DW-WORLD.DE: Die irakische Regierung kündigt die zügige Vollstreckung des Todesurteils gegen Saddam Hussein. Warum hat man es so eilig?

Jochen Hippler: Ich glaube, dass es nicht so sehr um Eile geht, sondern vielmehr um eine Unklarheit des Termins. Mein Eindruck ist, dass es darum geht, den genauen Termin der Hinrichtung im Unklaren zu lassen, damit sich Proteste in Teilen der sunnitischen Bevölkerung nicht genau auf so einen Hinrichtungstermin hin organisieren können.

Anfang 2007 wird Saddam Hussein 70 Jahre alt, was seine Hinrichtung aus Altersgründen verhindern könnte. Wird dies eine Rolle bei der Vollstreckung des Todesurteils gegen ihn spielen?

Nach den Gesprächen, die ich im Irak nach dem Krieg führte, glaube ich, dass es einen großen Druck auf die Hinrichtung Saddams in großen Teilen der Bevölkerung gibt, insbesondere in der kurdischen und schiitischen Bevölkerung, so dass es der irakischen Regierung sehr schwer fallen würde, diesem Druck nicht nachzugeben -

jenseits von Fragen juristischer Details.

Die Vereinten Nationen warnen vor übereilter Hinrichtung Saddams. Die EU kritisiert die mögliche Hinrichtung, da sie prinzipiell gegen die Todesstrafe ist. Teilen Sie diese Kritik und soll die EU darauf bestehen, dass das Todesurteil nicht vollstreckt wird?

Ich teile diese Kritik, weil ich von der Todesstrafe persönlich auch überhaupt nichts halte. Und ich glaube, dass selbst für eine Person wie Saddam Hussein, wo es wirklich sicher ist, dass er persönlich sehr viel Blut an den Händen hat, dass selbst so eine Person nicht so behandelt werden sollte, wie er andere Menschen behandelt hat. Andererseits hat die EU kaum Möglichkeiten, Druck auf die irakische Regierung auszuüben, da diese schwach und mit massiven innenpolitischen Schwierigkeiten zu kämpfen hat. Die EU wird alles tun, damit sich die Lage im Irak nicht weiter verschlimmert. Außerdem müssen wir daran denken, dass die Kritik an der Todesstrafe andere starke Länder wie die USA und China treffen müsste. Ein schwaches Land wie den Irak wegen der Todesstrafe besonders unter Druck zu setzen würde nicht glaubwürdig wirken und Fragen der Ungleichbehandlung aufwerfen.
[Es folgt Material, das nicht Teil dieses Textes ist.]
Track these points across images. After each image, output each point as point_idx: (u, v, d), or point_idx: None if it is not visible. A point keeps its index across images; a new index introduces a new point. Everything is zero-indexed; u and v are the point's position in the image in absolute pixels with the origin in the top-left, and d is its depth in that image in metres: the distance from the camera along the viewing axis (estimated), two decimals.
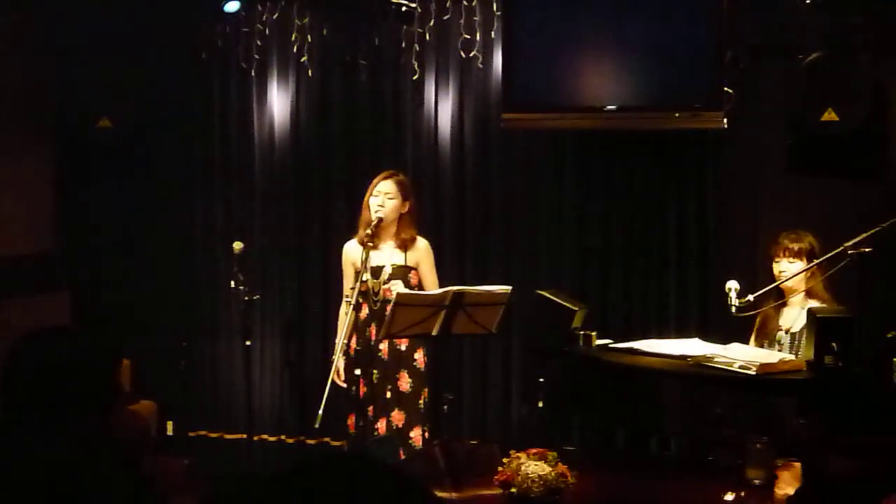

Viele Iraker verstehen nicht, weshalb die Europäer gegen die Hinrichtung Saddams sind und verweisen auf die Nürnberger Prozesse gegen die Kriegsverbrecher des Dritten Reiches?

Das ist richtig. Im Irak herrscht Unverständnis, wenn man die Todesstrafe kritisiert, weil man das Gefühl hat, man würde sich auf die Seite Saddams Husseins stellen, was natürlich falsch und unsinnig wäre. Das hat einerseits sicherlich mit der extrem großen Verbitterung gegenüber dem früheren Diktator in großen Teilen der irakischen Bevölkerung zu tun. Andererseits hat der Irak keine Tradition von Rechtsstaatlichkeit. Dass aber rechtsstaatliche Verfahren ein Wert an sich sind, ist für die meisten Iraker neu. Und es wird lange dauern, bis dies in der irakischen Gesellschaft Fuß fasst.

Wird sich durch die Hinrichtung von Saddam Hussein an der Sicherheitslage im Irak etwas ändern?

Das glaube ich überhaupt nicht. Die Ankündigung mancher sunnitischer Kräfte, jetzt Anschläge gegen amerikanische Ziele zu verüben, ist recht verwirrend, da diese Ziele seit langem angegriffen werden. Ich glaube, 80 Prozent aller Anschläge im Irak richten sich gegen US-Ziele, allerdings nicht die blutigsten, da die US-Truppen sich besser schützen können als die Zivilbevölkerung. Da wird sich nicht viel ändern. Inzwischen ist Saddam Hussein in der Tagespolitik und in der irakischen Innenpolitik nur noch eine psychologische Größe, aber keine, die besonderen Auswirkungen auf Friedens- oder Konfliktsverkäufe hätte.

Jochen Hippler lehrt und forscht am Institut für Entwicklung und Frieden (INEF) an der Universität Duisburg-Essen.